No major ED regularly deploys a team able to provide critical care and only 15 described a pre-planned system to deploy any form of 24 h team. If neither a major ED nor an ambulance service can easily access this capability for incidents involving one or two critically injured patients then they will struggle to access deployable critical care support for larger multi-casualty incidents. This brings the recent NHS Emergency Planning Guidance on the widespread provision of major emergency response incident teams (MERIT) into sharp focus.25 The guidance states that:
‘The scope of incidents that would warrant a MERIT response would include any incident where ambulance personnel at scene attending an incident identify a potential benefit, following assessment and triage, of having specialist or advanced clinical care at scene and decision making and critical interventions for adults and children.’
The Clinical Advisory Group on Trauma recently highlighted the obvious skills overlap between MERIT requirements and provision of accessible pre-hospital critical care.13 One solution may be to combine funding streams for MERIT and pre-hospital ‘enhanced care’ provision to ensure a regional 24/7 pre-hospital critical care support capability. This would meet day to day ambulance demand while also acting as the first medical component of a response to a disaster. Innovative integration of our national need for pre-hospital critical care and major incident provision could provide the economic efficiency required for development of the pre-hospital ‘enhanced care’ component of our newly developing trauma systems.
Competing interests PH is a consultant in paediatric intensive care in Southampton, clinical leadership fellow for South Central trauma system project and training officer for the charity BASICS Hampshire. GN is a specialist registrar in emergency medicine in Leicester and a pre-hospital physician with the MAGPAS Emergency Medical Team. RM is a consultant and senior lecturer in emergency medicine in Leicester, the medical director of the emergency medical charity, Magpas, a member of BASICS, the Faculty of Pre-hospital Care and the Department of Health's Transport of the Critically Ill and Pre-hospital and Inter-hospital Transfer working groups.
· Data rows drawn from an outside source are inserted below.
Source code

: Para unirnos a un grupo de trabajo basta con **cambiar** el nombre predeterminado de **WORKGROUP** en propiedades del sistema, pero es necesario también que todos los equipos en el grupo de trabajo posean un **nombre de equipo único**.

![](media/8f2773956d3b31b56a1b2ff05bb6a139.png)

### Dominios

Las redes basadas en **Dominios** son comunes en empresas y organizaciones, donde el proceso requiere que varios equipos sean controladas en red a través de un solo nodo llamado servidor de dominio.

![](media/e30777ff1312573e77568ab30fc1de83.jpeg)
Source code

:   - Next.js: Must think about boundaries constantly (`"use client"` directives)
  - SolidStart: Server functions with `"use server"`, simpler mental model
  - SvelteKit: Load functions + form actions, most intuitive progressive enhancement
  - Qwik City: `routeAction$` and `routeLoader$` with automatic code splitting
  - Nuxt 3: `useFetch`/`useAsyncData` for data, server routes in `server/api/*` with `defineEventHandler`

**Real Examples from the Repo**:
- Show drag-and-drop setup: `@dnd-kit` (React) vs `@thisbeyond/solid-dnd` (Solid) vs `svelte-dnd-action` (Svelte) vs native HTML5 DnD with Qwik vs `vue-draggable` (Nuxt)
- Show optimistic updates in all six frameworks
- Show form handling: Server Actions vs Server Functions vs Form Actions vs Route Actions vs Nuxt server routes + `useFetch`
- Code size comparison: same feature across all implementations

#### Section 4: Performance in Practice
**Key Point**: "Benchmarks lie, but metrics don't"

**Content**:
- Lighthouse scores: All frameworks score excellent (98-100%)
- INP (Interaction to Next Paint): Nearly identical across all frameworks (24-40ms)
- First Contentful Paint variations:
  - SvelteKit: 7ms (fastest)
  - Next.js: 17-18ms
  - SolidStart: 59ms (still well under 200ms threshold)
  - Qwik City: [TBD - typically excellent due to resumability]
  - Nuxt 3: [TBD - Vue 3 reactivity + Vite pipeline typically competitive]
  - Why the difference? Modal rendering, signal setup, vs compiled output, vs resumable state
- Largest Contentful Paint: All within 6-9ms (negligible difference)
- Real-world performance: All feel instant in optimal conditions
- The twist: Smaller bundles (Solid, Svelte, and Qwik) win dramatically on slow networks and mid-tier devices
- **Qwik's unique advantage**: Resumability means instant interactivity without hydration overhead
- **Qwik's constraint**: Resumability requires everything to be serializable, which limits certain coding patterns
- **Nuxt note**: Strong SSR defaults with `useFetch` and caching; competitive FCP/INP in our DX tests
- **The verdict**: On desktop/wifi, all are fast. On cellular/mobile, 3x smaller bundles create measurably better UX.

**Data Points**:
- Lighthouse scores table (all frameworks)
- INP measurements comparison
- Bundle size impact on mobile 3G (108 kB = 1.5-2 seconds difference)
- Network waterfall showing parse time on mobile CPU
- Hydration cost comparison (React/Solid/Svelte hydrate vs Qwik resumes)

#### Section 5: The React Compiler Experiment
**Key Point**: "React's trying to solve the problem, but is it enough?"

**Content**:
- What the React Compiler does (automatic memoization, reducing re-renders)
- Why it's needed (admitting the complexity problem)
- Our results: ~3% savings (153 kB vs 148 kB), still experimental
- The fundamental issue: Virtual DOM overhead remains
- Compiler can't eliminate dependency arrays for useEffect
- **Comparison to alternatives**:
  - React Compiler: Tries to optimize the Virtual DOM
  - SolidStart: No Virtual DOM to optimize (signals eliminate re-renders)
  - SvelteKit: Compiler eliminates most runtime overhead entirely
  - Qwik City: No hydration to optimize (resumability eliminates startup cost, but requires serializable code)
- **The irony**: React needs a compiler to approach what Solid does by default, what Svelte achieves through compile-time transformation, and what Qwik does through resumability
He also chairs the curriculum, training and assessment subcommittee of the Intercollegiate Board for Training in Pre-hospital Emergency Medicine. GP is a consultant in paediatric intensive care in Birmingham and is the clinical director of the ongoing National Confidential Enquiry into Head injury in Children. CR is a consultant in emergency medicine in Sydney, Australia and former chairman of BASICS Hampshire.
Provenance and peer review Not commissioned; externally peer reviewed.